Data supplied START

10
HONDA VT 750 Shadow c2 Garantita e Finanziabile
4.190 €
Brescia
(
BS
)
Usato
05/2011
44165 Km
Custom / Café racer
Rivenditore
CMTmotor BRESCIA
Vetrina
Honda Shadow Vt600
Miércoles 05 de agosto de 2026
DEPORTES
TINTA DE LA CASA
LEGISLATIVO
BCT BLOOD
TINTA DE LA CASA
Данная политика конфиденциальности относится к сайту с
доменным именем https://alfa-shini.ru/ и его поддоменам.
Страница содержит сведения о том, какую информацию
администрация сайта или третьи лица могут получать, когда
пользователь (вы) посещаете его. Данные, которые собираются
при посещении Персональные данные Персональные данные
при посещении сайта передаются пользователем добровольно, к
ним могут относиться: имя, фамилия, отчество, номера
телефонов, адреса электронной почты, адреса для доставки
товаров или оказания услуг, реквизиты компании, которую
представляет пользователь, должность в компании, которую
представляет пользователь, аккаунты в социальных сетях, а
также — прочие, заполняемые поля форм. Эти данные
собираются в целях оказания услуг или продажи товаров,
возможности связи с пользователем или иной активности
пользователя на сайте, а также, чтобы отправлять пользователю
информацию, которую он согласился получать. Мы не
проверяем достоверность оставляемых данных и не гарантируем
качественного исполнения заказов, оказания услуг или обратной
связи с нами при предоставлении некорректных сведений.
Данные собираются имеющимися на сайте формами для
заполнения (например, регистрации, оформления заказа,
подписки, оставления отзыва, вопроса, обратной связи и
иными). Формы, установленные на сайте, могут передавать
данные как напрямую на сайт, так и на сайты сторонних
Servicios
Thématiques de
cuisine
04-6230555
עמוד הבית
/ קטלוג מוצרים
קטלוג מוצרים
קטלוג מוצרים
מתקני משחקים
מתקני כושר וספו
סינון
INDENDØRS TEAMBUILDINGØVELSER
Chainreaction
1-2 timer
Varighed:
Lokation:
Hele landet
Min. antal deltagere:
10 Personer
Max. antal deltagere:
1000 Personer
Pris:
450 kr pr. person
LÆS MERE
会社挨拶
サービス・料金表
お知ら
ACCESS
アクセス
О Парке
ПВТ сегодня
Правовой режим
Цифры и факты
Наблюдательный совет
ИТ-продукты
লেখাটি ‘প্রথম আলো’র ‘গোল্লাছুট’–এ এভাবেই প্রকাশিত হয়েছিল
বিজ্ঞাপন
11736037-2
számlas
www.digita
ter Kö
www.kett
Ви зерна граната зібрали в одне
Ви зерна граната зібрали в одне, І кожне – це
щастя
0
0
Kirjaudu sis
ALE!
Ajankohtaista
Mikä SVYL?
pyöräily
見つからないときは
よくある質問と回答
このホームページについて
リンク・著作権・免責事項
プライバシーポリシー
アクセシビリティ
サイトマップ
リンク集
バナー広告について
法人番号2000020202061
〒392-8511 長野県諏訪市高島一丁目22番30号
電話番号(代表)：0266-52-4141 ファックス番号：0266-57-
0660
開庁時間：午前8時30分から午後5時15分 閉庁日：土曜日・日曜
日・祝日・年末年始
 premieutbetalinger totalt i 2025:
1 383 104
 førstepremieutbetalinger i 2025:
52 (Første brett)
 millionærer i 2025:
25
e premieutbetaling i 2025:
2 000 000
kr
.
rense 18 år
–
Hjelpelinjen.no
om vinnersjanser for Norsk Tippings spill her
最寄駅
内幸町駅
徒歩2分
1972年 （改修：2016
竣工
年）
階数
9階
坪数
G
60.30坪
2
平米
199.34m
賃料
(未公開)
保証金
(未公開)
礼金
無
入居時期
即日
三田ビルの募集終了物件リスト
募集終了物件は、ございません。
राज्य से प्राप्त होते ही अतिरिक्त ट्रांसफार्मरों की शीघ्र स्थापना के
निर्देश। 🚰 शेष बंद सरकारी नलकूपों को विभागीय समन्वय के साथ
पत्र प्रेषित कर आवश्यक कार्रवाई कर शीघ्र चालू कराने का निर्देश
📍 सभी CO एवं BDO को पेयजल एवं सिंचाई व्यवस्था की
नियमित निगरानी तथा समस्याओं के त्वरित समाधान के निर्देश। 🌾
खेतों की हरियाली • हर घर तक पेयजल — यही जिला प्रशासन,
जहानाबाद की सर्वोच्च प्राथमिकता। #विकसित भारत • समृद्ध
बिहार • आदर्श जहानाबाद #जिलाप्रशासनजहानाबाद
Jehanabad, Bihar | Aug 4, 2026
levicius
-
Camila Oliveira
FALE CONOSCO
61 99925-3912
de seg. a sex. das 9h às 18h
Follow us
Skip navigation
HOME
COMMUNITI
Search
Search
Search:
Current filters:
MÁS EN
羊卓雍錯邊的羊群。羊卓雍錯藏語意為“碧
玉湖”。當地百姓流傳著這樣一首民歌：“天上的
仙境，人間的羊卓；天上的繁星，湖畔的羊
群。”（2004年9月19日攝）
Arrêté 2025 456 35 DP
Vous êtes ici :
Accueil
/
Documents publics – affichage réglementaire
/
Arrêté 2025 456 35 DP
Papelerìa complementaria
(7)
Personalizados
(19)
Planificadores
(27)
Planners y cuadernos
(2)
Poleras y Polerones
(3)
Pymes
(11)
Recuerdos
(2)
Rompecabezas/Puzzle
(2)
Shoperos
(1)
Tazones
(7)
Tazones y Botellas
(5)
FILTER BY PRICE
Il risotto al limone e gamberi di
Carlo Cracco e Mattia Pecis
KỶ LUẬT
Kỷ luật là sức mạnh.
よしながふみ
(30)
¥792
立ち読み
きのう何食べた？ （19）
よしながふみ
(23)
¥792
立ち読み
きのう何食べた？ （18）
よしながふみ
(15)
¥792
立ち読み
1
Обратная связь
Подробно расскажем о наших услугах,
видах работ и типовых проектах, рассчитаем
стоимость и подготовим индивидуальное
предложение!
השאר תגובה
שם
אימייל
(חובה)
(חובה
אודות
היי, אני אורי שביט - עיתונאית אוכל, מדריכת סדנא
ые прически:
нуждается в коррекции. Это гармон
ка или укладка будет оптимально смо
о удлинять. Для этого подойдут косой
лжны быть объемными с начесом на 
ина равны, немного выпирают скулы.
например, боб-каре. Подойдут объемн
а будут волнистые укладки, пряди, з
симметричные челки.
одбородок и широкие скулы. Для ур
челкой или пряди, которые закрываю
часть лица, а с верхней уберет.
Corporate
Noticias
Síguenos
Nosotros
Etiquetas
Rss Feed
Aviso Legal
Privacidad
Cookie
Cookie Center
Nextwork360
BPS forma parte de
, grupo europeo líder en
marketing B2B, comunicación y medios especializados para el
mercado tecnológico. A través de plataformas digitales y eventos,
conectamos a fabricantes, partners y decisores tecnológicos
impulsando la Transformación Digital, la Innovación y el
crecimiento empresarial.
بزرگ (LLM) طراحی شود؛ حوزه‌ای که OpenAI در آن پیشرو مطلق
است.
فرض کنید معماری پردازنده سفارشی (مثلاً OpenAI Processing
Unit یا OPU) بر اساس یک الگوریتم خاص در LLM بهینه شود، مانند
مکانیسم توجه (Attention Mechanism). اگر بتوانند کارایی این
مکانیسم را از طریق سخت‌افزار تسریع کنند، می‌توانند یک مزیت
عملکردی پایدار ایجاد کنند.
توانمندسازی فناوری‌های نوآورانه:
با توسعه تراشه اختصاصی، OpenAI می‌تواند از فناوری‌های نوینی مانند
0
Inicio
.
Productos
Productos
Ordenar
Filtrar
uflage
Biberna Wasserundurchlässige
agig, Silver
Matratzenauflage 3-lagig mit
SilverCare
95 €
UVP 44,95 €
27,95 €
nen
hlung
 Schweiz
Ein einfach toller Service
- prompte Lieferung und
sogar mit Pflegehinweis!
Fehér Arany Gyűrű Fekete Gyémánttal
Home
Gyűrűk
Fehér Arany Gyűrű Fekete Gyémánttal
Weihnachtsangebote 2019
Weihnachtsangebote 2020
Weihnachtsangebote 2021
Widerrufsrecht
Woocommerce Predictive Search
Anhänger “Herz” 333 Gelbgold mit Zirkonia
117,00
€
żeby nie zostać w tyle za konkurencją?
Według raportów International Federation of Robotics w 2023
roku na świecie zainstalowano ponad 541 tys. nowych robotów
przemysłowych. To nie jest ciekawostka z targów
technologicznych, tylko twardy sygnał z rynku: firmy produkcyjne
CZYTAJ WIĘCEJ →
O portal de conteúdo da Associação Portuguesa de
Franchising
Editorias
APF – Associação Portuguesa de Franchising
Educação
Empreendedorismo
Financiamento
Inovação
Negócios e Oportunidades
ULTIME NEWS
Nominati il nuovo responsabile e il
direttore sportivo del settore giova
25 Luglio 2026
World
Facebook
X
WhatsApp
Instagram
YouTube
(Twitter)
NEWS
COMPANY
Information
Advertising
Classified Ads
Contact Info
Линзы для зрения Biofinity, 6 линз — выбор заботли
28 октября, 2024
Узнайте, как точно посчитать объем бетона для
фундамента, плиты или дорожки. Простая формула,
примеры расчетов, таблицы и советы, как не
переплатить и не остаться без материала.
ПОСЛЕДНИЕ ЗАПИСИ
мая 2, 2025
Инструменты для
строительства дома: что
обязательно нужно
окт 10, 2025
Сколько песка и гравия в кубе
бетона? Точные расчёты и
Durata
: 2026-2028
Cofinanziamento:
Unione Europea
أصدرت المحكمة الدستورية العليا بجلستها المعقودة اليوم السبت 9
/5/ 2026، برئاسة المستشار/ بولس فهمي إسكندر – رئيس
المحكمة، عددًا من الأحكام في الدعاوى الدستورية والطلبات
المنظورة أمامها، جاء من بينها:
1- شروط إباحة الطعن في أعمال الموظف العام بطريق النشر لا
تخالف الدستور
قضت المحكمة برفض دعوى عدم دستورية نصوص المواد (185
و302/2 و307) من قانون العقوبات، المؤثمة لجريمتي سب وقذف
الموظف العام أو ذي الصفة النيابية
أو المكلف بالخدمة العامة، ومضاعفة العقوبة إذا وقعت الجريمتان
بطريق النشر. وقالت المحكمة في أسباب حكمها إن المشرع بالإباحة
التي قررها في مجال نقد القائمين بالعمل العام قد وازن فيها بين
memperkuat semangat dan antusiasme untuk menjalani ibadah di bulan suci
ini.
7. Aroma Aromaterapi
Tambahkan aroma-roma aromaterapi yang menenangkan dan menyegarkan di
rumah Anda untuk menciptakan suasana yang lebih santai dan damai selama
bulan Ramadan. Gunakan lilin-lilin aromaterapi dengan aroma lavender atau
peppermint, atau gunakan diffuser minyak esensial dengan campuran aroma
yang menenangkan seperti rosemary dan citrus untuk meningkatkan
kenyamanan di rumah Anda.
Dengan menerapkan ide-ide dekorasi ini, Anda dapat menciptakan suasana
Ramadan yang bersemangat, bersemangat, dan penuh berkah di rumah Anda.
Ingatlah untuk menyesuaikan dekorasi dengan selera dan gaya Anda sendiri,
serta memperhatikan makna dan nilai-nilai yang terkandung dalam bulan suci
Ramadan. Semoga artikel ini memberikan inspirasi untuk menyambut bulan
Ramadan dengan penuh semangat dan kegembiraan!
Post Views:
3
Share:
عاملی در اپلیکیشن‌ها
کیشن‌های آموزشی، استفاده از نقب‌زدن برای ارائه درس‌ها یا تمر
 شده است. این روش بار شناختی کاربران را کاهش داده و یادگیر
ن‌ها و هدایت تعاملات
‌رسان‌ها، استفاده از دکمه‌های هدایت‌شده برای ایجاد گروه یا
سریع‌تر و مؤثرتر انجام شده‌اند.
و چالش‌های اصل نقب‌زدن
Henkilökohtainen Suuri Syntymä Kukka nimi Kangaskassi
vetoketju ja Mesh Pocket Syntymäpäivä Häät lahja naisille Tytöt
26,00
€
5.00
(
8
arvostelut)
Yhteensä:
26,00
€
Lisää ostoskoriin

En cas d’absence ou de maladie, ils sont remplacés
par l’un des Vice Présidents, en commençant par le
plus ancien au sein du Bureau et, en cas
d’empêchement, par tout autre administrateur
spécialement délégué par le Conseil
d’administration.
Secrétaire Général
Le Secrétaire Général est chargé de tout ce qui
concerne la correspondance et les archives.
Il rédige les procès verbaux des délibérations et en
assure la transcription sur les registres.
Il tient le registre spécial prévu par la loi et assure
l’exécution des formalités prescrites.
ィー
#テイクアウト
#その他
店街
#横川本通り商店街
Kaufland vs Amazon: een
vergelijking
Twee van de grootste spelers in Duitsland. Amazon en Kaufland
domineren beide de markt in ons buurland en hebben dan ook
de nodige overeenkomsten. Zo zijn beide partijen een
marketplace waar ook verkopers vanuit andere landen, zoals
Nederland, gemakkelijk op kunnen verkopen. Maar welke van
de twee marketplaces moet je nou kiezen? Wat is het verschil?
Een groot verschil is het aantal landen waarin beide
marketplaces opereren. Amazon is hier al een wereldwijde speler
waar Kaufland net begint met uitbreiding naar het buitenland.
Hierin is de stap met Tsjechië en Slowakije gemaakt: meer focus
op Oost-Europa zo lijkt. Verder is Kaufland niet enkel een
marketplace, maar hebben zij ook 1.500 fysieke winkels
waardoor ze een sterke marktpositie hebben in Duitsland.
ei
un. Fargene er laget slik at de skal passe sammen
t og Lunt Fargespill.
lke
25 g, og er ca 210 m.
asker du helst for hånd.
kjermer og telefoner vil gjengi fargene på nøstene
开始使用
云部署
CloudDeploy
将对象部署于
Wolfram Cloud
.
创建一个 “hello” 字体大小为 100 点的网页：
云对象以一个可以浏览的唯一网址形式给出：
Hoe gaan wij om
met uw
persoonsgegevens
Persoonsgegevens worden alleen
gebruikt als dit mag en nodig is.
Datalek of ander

Data supplied END

= Task directions =
What you return must be an exact retyping of the lines above starting at the line with "Planificadores" and ending at the line with "היי, אני אורי", and nothing besides.

= Response to this exercise =
Planificadores
(27)
Planners y cuadernos
(2)
Poleras y Polerones
(3)
Pymes
(11)
Recuerdos
(2)
Rompecabezas/Puzzle
(2)
Shoperos
(1)
Tazones
(7)
Tazones y Botellas
(5)
FILTER BY PRICE
Il risotto al limone e gamberi di
Carlo Cracco e Mattia Pecis
KỶ LUẬT
Kỷ luật là sức mạnh.
よしながふみ
(30)
¥792
立ち読み
きのう何食べた？ （19）
よしながふみ
(23)
¥792
立ち読み
きのう何食べた？ （18）
よしながふみ
(15)
¥792
立ち読み
1
Обратная связь
Подробно расскажем о наших услугах,
видах работ и типовых проектах, рассчитаем
стоимость и подготовим индивидуальное
предложение!
השאר תגובה
שם
אימייל
(חובה)
(חובה
אודות
היי, אני אורי שביט - עיתונאית אוכל, מדריכת סדנא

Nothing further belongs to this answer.